Yöntem 3 Duygularını değiştir



  1. Doktorunuzdan size yardımcı olabilecek bir ilaç yazmasını isteyin. Araştırmalar, hipokondrinin, depresyon ve anksiyete bozuklukları ile ilişkili olduğunu, genetik bir köken olabileceğini düşündürmektedir. Bu durumda, durumunuzu doğru şekilde tedavi etmek için bir antidepresan denemelisiniz. Sizin durumunuz olduğu ortaya çıktığında bu tedaviyi reddetmeyin.
    • Araştırmaya göre, serotonin inhibitörleri ve trisiklik antidepresanlar genellikle hipokondri tedavisi için reçete edilir. Kural olarak, bu ilaçlar son derece tehlikelidir ve uygun bir şekilde veya uzun bir süre boyunca kullanılmazlarsa ağır bağımlılığa neden olurlar.
    • Çoğu akıl hastalığında olduğu gibi, hipokondri için en etkili tedavi bilişsel davranış terapisi ve ilaç tedavisidir. Bu iki tedavi bileşenini ciddiye almazsanız, sürekli ilerleme kaydedemezsiniz. Bu yüzden, kendinizi iyi hissettiğiniz anlarda ilaçları ya da uyuşturuculardaki oturumları durdurma hatasını yapmamalısınız.

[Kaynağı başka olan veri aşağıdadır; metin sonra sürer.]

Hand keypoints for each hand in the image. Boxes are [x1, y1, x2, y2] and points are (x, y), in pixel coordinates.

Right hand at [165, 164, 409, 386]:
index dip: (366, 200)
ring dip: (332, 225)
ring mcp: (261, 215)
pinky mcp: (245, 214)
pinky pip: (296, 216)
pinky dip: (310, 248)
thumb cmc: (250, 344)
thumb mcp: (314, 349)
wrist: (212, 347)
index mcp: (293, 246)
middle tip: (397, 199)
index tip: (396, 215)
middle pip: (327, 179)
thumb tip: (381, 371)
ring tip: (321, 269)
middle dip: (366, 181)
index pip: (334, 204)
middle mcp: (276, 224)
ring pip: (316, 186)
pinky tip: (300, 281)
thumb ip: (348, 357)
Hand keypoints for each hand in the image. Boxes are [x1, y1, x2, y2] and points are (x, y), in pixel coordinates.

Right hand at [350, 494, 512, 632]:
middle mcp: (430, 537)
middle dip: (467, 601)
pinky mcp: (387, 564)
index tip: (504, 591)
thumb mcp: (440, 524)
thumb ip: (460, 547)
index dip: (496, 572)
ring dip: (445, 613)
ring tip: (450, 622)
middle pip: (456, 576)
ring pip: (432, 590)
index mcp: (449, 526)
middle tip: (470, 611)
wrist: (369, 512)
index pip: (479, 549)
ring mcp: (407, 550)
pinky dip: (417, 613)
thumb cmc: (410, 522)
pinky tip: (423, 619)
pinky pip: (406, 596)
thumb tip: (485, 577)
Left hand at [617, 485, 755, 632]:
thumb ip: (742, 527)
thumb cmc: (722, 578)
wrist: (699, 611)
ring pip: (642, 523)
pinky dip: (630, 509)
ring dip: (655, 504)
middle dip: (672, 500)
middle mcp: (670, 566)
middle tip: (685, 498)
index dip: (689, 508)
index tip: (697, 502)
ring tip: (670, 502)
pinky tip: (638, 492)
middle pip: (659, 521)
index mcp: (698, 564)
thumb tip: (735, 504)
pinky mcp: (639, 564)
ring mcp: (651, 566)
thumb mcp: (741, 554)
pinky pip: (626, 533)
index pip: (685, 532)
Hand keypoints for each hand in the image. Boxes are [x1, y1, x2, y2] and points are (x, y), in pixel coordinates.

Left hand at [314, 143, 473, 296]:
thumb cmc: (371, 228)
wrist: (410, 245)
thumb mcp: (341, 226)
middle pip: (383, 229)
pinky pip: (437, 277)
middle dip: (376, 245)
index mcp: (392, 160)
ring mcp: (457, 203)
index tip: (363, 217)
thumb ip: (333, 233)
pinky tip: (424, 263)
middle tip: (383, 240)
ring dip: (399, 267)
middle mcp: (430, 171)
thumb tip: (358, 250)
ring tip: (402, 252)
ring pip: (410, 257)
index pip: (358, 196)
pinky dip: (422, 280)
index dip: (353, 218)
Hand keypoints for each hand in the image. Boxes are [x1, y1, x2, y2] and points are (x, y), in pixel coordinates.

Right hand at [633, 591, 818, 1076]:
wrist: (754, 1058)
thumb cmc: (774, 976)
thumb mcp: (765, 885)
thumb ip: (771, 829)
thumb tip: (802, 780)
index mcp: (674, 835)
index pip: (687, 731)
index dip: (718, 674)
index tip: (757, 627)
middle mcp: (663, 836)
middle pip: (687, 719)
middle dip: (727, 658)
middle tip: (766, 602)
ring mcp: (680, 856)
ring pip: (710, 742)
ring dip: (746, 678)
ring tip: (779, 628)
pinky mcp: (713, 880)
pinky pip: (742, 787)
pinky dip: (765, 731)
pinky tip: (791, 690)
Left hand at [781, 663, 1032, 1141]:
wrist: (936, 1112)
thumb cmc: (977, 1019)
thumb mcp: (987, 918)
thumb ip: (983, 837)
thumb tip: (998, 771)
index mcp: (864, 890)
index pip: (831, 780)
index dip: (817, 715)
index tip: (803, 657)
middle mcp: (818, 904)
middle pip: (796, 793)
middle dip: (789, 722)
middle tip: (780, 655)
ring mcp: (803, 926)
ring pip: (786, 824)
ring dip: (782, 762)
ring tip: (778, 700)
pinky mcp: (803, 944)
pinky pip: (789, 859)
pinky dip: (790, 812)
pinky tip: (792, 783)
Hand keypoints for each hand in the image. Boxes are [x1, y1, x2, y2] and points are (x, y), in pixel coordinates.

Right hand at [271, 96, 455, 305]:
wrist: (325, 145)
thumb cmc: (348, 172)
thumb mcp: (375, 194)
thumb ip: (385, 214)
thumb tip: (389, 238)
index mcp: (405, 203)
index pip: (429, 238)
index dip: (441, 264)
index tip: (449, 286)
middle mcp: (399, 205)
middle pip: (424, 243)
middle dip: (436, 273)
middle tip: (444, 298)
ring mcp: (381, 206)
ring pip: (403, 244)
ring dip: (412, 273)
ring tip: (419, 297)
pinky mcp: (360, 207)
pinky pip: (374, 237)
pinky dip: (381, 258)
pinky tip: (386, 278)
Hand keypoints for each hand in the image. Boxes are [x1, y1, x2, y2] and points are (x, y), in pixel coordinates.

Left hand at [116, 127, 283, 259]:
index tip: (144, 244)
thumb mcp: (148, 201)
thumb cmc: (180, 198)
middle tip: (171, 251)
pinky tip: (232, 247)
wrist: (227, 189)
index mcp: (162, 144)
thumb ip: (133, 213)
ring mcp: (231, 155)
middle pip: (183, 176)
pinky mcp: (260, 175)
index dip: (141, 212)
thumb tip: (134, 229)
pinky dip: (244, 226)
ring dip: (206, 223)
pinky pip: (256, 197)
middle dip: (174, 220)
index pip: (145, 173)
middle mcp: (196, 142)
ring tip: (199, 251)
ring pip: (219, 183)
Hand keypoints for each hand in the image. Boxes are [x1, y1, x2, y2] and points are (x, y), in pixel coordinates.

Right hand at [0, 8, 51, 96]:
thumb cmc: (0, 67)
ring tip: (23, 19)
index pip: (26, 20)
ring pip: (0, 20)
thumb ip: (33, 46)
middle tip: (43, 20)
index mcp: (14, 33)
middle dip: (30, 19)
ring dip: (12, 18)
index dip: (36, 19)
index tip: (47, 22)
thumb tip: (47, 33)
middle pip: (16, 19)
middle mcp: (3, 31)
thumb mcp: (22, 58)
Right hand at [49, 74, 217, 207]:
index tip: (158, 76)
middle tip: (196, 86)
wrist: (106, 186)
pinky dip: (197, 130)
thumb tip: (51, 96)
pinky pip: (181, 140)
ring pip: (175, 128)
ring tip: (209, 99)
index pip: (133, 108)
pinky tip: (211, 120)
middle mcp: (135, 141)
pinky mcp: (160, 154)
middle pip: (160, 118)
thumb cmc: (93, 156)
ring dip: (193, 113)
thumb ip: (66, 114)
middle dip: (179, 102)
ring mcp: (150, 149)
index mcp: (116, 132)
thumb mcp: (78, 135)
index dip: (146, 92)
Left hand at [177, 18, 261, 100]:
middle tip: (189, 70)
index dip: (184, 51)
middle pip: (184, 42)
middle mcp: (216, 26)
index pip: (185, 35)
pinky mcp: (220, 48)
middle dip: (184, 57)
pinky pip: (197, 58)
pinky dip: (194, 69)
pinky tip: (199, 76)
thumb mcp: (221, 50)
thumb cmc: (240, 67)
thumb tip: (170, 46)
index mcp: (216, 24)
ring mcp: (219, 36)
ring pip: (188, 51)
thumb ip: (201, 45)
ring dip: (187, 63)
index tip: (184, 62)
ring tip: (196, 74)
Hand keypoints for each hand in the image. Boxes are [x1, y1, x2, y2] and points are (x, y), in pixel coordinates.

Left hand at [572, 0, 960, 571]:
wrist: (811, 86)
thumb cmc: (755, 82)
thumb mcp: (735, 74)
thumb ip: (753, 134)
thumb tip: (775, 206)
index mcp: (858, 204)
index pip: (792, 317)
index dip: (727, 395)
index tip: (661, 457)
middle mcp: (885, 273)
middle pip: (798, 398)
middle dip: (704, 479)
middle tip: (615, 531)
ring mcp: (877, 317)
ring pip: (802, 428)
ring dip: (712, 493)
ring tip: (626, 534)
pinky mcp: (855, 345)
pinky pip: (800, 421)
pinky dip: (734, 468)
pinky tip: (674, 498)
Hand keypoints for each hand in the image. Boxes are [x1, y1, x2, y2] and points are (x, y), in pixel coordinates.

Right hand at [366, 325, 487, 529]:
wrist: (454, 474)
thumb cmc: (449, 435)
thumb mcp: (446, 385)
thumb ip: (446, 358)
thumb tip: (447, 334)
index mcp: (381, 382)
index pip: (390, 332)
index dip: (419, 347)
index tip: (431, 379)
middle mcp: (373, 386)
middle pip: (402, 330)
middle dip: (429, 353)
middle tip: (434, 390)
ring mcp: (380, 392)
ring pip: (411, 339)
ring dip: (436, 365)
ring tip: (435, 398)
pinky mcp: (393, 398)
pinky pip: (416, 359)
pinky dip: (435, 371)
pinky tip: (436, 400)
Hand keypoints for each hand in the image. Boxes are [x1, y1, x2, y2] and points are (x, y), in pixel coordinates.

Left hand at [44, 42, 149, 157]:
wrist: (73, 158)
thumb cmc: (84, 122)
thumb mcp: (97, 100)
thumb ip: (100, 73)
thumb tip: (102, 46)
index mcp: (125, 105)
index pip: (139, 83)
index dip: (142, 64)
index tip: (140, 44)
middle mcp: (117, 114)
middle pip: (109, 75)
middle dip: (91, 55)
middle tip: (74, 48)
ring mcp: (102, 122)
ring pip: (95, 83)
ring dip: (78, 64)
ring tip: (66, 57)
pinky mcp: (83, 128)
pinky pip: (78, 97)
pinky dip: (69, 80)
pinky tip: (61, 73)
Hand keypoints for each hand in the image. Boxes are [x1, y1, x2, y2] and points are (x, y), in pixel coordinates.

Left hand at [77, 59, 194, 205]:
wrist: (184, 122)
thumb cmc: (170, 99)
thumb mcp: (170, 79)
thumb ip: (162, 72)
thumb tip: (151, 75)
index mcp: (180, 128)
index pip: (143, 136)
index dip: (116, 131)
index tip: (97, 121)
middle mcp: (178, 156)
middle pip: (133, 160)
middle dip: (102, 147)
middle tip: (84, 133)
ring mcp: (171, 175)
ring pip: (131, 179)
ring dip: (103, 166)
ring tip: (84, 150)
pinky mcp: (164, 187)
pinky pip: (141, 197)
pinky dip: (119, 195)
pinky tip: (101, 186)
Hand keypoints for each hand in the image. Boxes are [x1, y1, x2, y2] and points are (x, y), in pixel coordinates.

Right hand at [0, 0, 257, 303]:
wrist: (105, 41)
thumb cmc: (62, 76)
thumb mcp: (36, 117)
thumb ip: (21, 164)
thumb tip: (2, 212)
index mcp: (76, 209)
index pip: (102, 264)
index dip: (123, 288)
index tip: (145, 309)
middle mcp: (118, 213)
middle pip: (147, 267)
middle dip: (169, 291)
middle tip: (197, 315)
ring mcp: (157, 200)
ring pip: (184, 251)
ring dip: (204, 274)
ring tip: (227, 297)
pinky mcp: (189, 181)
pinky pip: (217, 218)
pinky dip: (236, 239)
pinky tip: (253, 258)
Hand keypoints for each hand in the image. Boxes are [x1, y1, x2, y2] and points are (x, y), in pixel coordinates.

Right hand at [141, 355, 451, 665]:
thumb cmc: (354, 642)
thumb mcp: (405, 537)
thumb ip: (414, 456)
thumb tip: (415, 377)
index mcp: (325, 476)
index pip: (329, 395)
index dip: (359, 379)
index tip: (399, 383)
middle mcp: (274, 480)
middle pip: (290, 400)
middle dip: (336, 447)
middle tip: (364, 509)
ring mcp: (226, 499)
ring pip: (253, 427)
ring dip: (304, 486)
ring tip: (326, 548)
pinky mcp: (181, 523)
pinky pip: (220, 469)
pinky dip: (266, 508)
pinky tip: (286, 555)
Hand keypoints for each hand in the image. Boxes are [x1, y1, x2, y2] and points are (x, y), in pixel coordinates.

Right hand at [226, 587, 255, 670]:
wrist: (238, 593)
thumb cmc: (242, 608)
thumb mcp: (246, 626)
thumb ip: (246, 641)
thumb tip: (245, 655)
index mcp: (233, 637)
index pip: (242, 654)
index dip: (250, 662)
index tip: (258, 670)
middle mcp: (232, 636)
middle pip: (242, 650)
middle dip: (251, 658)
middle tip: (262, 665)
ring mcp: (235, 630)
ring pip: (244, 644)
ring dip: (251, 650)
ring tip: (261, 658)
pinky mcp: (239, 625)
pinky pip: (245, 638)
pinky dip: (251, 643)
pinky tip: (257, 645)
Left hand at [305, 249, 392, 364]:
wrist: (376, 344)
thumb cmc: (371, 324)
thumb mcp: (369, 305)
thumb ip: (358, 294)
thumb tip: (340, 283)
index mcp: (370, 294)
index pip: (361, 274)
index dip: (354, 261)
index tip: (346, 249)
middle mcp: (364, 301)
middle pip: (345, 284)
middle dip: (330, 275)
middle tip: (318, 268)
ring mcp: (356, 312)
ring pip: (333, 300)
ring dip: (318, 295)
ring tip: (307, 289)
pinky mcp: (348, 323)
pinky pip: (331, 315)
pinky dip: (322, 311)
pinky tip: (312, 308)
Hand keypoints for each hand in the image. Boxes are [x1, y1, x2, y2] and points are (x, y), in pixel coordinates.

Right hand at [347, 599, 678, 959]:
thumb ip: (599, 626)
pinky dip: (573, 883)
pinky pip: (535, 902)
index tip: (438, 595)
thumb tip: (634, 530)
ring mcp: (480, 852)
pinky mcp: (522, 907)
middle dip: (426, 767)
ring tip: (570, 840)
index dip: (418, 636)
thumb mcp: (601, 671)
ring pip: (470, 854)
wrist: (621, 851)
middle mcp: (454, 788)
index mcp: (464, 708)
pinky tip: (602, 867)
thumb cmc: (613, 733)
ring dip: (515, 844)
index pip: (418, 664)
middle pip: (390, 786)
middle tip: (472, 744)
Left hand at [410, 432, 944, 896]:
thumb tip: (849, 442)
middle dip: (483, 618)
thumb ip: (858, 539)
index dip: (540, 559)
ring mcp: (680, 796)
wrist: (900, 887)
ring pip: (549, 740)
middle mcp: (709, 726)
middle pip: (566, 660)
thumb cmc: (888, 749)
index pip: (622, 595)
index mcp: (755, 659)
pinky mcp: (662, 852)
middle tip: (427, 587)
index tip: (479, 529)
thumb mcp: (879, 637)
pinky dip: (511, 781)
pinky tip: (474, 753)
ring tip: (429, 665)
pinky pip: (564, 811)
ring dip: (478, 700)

  2. Diyetinizde değişiklikler yapın. Diyet ve hipokondri arasındaki bağlantı üzerine araştırmalar henüz başlangıç ​​aşamasında olmasına rağmen, genellikle birkaç ipucu izlemeniz önerilir.
    • Alerjen olduğundan şüphelendiğiniz yiyecekleri çıkarın. Vücudunuzu üzen herhangi bir yiyecek, kolayca yanlış anlayabileceğiniz olası belirtiler üretecektir. Ayrıca, gün boyunca birkaç küçük öğün yemek de yararlı olabilir. Bu, kan şekerinizi stabilize eder ve daha iyi sindirmenize izin verir, bu da ruh halinizi iyileştirir ve yanıltıcı olabilecek ağrıyı azaltır.
    • Kafein alımınızı azaltın. Genel olarak uyarıcılar kaygı çeken insanlar için tehlikelidir ve yatmadan önce iki fincan kahve içtiyseniz, takıntılı düşünceler ve uykusuzluk konusunda ustalaşmak zordur.


  3. Yoga ya da fiziksel aktiviteyi deneyin. Herhangi bir yoğun fiziksel aktivite, size doğal bir destek verecek, refahı destekleyen beyin kimyasalları olan endorfinleri serbest bırakacaktır. Ek olarak, vücudunuzdan bıktıysanız, midenizin ürettiği seslerin kanser belirtileri olduğuna dair kanıt aramak için sabahın erken saatlerine kadar ayakta kalmak için daha rahat ve daha az olasılıkla olacaksınız.
    • Günde en az yarım saat ve haftada beş gün fiziksel aktivite yapın. Daha önce hiç aktivite yapmadıysanız, günde 15 dakika yürümeye başlayabilirsiniz. Endişenizi yönetmek istediğinizde faaliyetlerinizin sıklığı sürelerinden daha önemlidir. Bu spor aktivitelerine hafta sonları rezervasyon yaptırmamalısınız. Seanslarınızı hafta boyunca bölün.


  4. Düzenli saatlerde uyuyun. Aşırı endişe ve kaygılar sık ​​sık uyumakta güçlük çekebilir, bu nedenle hipokondriyakların yeterli uyku alamaması sık görülür. Bu gerçekleşirse yorgun ve huysuz olmanız daha muhtemel olacaktır; bu, net düşünmeyi kolaylaştıracak ve sorunlarınıza neden olan düşüncelerle savaşmanıza izin vermeyecektir.
    • Yatmadan önce rahatlama tekniklerini kullanın. Bu, tüm kas gruplarınızı birbiri ardına kademeli olarak kasılmak ve rahatlatmak gibi sistematik bir rahatlama egzersizi kadar basit olabilir. Ayrıca sıcak bir banyo yaparak veya dinlendirici müzik dinleyerek kaygıyı yöneten kişilerden biri olabilirsiniz.
    • Her gece aynı saatte yat. Uykusuz bir geceden sonra yorulduğunuzda ve sadece işinizden döndükten sonra biraz kestirmek istediğinizde yatma zamanı için belirli bir program tutmak zor olsa da, kestirmek için baştan çıkarmaya karşı koymalısınız. çalışması.
      • Uyku düzeninizde en ufak bir bozulmadan sonra iyi alışkanlıklara geri dönmekte zorlanabilirsiniz, bu nedenle her gün aynı saatte uzanıp uyanmak için elinizden geleni yapmalısınız. Vücudunuz kendini ayarlar ve düzenli bir programa adapte olur ve yaparsanız daha rahat ve dengeli hissedersiniz.


  5. Hastalık ve durum belirtileri için çevrimiçi araştırma yapmaktan kaçının. Bu sadece durumunuzu ağırlaştırır. Web'i bu amaç için kullanmayın ve boş zamanlarınızı daha sağlıklı faaliyetlerle doldurun.